Layoffs swept through Freedom Mortgage’s Fort Mill, South Carolina office last Friday, sources familiar with the situation confirmed to HousingWire this week.
The exact numbers have not been publicly disclosed, but laid off employees said it’s in the hundreds.
A manager at Freedom, who requested anonymity, told HousingWire that the sales side of the Fort Mill office was let go. The source also noted that some operations people also received pink slips last week.
The layoffs are believed to have taken place in Roundpoint’s headquarters—a subsidiary of Freedom. Freedom Mortgage, the top FHA and VA lender in America, did not respond to HousingWire’s request for comment.
Roundpoint, an originator, servicer and subservicer, was acquired by Freedom in 2020, but the initial courtship was not amicable.
Roundpoint sued Freedom Mortgage after it tried to back out of the transaction in response to a credit facility Roundpoint took out in 2018. In response, Freedom countersued, resulting in the two companies voluntarily settling the matter.
Earlier this year, Roundpoint announced the addition of a new leadership team. It installed Patrick McEnerney as CEO, Joseph Gormley as chief administrative officer, and Scott Bristol as executive vice president of retail lending. In statements to the press, the company spoke of its growth trajectory.
McEnerney told the Charlotte Business Journal that Roundpoint was building out its retail mortgage operations with a particular focus on first-time homebuyers. It led to a rise in originations and refinancings, but some existing customers refinanced with other mortgage firms, he said. The company in April said it was planning to add 90 retail offices nationwide, with the South Carolina office providing corporate support.
The news of the layoffs in Fort Mill comes amid rapidly thinning profit margins and a big decrease in refinancings. Industry insiders have been forecasting for months that a wave of layoffs will follow suit once the refi wave ends.
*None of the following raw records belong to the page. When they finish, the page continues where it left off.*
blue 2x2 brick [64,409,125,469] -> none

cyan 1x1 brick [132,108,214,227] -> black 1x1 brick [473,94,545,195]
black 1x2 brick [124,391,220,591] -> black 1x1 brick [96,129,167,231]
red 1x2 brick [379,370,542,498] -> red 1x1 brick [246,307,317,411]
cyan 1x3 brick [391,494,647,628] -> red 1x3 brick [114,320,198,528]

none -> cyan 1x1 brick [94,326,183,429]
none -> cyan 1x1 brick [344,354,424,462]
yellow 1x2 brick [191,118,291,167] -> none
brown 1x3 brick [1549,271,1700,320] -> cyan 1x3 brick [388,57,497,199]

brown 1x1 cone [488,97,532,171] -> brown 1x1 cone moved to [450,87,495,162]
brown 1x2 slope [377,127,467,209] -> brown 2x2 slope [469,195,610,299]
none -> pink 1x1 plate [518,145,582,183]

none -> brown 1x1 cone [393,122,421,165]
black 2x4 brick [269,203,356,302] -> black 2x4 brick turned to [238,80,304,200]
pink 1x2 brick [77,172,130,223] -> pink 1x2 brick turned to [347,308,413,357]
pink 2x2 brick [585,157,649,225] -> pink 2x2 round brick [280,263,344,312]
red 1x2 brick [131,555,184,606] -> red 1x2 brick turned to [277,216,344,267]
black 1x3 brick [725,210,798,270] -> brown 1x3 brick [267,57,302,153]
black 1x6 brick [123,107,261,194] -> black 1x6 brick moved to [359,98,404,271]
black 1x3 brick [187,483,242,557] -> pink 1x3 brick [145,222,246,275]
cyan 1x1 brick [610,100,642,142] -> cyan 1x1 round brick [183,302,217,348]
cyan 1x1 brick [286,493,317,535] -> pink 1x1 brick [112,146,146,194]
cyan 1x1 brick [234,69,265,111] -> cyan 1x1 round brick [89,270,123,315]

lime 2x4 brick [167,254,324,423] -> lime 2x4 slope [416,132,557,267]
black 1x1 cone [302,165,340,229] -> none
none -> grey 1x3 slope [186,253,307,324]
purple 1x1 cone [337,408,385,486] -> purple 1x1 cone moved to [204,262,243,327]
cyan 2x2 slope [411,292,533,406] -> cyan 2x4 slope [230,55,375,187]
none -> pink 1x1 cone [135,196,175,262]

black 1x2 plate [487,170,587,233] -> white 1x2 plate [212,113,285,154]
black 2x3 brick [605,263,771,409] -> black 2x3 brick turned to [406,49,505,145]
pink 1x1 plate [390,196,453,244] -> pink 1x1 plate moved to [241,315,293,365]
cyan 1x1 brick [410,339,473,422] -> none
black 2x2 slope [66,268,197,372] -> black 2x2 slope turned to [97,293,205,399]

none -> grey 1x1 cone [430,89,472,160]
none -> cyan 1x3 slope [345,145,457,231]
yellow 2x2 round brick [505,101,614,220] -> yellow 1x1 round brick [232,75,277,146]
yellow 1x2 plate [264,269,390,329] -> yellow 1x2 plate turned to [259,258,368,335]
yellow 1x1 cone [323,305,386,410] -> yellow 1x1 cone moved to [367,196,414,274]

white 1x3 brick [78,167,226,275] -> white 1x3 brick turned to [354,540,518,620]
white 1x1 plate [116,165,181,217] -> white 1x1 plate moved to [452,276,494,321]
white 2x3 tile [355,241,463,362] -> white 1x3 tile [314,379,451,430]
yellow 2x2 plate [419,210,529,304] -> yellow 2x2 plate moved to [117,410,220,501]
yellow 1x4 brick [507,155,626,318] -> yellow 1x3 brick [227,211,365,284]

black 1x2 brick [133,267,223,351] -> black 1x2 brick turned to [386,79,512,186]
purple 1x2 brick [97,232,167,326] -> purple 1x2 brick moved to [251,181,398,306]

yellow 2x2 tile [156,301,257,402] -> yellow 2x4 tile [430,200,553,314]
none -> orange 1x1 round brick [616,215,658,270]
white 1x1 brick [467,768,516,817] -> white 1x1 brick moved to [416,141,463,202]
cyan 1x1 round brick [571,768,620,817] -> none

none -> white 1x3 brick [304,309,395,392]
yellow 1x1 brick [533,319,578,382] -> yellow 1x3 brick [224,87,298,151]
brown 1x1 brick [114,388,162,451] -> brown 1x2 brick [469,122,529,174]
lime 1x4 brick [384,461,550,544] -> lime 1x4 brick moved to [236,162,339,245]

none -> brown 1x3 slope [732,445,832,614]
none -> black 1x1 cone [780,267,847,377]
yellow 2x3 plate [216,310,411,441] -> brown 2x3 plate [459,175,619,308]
Meanwhile, a Mortgage Bankers Association‘s finance forecast found that the share of refi activity in the market has dropped from 64% in 2020 to 59% in 2021. Furthermore, the trade association predicts that refis will continue plummeting in 2022, dropping to 33%.
Thus far, Better.com and Interfirst Mortgage have gotten ample media attention after laying off hundreds of employees at their shops.